The institutes discussed here may specialise in agricultural medicine or form part of a health institute or an occupational medical institute.
Their personnel should include not only teachers, medical inspectors and practitioners but also all who can contribute to the declared educational and research goals. Some of the staff would be directly concerned with agricultural medicine (veterinary surgeons, toxicologists, bacteriologists and virologists, physiologists, agricultural engineers), while others, indirectly concerned, would make useful contributions of a statistical, psychological or sociological character.
The function of these institutes would be to harmonise education and research. Their three fields of action would be education, research and evaluation.
The importance of evaluation cannot be over-emphasised. It is poor practice to undertake research without knowing whether earlier work has been undertaken on the same subject and, if so, what its results were.
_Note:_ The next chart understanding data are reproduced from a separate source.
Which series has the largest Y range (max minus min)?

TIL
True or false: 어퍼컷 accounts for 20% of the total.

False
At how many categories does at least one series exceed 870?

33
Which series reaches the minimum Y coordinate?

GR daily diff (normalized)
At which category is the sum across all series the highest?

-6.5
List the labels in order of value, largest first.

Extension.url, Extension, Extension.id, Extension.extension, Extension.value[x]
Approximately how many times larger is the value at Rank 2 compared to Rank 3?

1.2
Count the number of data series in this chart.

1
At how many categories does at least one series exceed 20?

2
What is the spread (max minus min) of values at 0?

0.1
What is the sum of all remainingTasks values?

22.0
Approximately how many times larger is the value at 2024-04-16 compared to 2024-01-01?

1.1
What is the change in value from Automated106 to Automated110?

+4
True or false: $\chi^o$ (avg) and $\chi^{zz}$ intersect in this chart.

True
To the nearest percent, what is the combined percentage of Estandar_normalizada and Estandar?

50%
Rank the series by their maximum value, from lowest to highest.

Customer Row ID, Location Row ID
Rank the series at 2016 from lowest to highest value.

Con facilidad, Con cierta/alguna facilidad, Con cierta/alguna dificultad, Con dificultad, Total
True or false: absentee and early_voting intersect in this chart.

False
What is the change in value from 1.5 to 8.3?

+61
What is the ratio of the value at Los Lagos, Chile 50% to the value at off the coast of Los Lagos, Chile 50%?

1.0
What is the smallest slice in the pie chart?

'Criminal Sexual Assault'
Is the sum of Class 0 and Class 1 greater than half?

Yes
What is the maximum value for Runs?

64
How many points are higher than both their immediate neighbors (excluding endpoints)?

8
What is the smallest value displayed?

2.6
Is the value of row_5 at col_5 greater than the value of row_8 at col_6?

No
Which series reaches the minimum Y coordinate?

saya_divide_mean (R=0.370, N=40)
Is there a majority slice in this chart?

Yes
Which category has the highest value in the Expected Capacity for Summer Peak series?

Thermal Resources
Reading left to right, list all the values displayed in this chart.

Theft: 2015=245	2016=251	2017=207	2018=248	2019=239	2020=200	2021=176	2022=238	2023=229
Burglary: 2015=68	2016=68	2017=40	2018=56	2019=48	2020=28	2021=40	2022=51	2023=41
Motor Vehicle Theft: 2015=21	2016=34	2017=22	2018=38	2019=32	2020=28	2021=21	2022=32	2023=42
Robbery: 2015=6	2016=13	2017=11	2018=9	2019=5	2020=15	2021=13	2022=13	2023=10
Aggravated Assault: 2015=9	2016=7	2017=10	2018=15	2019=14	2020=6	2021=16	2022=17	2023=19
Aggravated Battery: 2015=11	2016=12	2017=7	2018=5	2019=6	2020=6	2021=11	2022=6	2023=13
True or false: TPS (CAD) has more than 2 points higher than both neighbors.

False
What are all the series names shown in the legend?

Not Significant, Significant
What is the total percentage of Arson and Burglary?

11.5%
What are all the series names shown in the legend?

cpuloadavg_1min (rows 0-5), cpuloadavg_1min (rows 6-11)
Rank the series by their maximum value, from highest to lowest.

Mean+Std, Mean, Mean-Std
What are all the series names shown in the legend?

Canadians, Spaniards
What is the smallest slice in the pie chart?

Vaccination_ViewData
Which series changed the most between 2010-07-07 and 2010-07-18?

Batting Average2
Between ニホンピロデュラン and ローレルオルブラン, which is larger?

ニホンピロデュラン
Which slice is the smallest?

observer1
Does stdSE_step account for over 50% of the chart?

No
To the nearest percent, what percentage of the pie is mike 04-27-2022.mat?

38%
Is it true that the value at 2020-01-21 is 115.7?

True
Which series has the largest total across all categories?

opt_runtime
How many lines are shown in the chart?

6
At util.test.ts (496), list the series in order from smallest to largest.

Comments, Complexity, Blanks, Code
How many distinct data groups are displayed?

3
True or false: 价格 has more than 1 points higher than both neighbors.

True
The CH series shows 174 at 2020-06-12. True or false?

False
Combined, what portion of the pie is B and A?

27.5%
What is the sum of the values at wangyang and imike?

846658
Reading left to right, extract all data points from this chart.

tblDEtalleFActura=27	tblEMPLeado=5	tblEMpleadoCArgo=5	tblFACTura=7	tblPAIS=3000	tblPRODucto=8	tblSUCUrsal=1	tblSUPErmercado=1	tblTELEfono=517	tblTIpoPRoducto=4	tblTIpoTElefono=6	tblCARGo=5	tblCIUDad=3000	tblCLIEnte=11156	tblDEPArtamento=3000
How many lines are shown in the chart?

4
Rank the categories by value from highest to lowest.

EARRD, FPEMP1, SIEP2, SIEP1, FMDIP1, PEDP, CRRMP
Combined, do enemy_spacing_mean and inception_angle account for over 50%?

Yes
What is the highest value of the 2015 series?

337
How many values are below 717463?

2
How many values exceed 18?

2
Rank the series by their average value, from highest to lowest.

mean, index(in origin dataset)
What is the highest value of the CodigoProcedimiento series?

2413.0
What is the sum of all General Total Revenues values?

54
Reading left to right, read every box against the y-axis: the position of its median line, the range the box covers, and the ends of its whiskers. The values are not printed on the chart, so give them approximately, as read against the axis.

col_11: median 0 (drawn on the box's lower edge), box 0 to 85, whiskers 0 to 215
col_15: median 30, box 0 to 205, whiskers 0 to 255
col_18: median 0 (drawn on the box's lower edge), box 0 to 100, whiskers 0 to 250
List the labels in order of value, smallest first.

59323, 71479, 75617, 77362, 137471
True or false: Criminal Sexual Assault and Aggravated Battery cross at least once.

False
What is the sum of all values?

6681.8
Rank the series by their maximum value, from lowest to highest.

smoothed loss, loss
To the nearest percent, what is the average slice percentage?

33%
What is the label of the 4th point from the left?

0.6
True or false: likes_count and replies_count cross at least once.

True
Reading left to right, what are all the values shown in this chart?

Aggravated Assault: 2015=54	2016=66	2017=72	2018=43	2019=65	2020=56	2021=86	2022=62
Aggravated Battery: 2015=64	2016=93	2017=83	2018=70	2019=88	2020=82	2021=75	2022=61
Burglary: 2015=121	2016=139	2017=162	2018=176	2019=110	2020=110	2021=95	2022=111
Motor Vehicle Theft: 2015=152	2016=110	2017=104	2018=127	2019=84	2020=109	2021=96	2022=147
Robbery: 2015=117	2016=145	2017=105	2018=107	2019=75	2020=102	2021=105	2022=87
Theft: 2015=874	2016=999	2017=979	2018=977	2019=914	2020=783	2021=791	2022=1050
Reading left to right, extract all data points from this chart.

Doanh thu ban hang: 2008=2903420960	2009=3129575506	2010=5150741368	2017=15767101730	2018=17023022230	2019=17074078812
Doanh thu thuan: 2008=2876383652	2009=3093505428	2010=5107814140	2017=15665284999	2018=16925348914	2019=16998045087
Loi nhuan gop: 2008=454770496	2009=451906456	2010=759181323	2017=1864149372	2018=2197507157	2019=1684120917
Such an institute, serving simultaneously as a centre of agricultural medicine, a documentation centre and a statistical office for the rational processing of information, should be supplemented by a centre for conditions of employment, which would be concerned with job analysis, rationalisation, ergonomics, and so forth. There should also be a centre for occupational pathology, which would study toxicology, epidemiology and various advanced medical and technical subjects as the need arose, and a centre for psycho-sociology.
The need for collaboration between the different disciplines must be especially stressed.